I’d always though Pisco was a Peruvian thing (and maybe it is) but our guide insisted that it was a Chilean drink that the Peruvians had simply stolen. Now, given Pedro de Valdivia had come to “discover” Chile from Peru, the whole thing is up for debate really since the the breaking up into countries is a bit of an artificial colonial thing…

That said, the pisco sour was indeed delicious!

After the rain let up a bit we kept walking through a park, and enjoying the park, statues, etc….

Finally the tour ended up in an area known for nightlife. Now, this is usually the downside with free tours which is that they are geared to budget-minded travelers (aka backpackers) so tend to skew towards the activities more popular with the younger crowds…aka bars and clubs.

This one was no exception at the end, but as with some other great walking tours I’ve gone on there was plenty of history and a great intro to the city included, so it was well worth it. Plus, this tour ended at a place where the group could have a drink together, and the four of us left standing at the end did…plus, it was a place that brewed its own craft beer so was definitely a win!

After the tour was over I had a recommendation for a place near my hotel called Pizzeria Tiramisu to get dinner, and when I walked in I was shocked how busy the place was for a Thursday night. Tables were all booked, but the place had multiple bars inside and it was suggested to hover by them and wait for a seat. One opened up after about 10 minutes, and I was able to enjoy a nice lasagna and beer (and of course tiramisu) which was welcome after several hours walking around in the cold rain.

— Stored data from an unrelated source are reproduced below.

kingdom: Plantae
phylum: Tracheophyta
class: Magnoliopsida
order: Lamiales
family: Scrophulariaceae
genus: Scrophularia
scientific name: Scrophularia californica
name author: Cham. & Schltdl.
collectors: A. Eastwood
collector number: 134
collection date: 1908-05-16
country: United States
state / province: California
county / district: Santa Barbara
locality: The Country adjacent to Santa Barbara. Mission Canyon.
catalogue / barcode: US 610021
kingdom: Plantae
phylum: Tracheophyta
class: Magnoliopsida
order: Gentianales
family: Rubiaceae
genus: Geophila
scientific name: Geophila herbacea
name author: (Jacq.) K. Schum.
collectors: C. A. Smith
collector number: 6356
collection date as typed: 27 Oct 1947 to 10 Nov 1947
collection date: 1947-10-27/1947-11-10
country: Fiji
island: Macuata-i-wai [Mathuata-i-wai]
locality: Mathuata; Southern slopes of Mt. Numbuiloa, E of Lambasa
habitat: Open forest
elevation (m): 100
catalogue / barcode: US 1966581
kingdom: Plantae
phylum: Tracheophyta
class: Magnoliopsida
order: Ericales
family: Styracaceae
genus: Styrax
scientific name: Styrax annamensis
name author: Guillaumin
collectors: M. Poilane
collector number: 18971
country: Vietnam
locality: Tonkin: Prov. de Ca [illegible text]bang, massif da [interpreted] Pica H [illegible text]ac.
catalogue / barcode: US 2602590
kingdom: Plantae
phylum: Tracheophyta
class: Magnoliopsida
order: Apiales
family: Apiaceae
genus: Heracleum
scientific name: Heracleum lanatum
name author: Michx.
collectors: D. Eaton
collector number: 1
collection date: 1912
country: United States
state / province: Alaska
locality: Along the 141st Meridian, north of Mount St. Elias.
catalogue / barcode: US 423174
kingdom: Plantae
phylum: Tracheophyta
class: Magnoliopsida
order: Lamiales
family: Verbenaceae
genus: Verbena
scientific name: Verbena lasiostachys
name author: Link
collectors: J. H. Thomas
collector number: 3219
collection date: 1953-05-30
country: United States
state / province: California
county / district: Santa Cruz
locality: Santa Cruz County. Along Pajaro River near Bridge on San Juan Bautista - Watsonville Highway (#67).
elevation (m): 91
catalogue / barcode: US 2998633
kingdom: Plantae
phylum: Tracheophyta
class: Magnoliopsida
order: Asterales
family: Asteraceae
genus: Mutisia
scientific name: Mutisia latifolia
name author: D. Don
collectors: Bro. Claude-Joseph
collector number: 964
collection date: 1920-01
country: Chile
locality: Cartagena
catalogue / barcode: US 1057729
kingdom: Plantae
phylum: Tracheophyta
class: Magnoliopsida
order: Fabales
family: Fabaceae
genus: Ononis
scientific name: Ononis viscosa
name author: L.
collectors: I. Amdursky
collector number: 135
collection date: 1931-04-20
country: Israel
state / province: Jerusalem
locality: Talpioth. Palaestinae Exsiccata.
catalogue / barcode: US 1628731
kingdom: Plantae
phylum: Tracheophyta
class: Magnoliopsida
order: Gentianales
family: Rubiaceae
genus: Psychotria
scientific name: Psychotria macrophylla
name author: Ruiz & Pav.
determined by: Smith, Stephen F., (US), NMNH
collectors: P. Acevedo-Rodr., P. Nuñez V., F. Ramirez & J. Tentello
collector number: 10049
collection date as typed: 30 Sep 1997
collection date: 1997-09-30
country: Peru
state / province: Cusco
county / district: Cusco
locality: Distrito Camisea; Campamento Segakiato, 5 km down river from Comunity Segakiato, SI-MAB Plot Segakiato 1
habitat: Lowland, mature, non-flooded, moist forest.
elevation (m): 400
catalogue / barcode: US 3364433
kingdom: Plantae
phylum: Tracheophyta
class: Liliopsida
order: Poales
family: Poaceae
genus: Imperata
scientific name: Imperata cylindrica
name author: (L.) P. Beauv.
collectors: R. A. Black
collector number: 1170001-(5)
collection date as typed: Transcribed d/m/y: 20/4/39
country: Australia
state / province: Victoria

I was exhausted by this point, made it back to the hotel and crashed, since it would be a very early wakeup the next morning to continue on to Buenos Aires! Not too much to say about the W as a hotel – it was located in an upscale neighbourhood with lots of stuff within walking distance. It was very clean, very W-like, and not memorable. I would definitely stay there again, but given the rather expensive price I would also consider other options.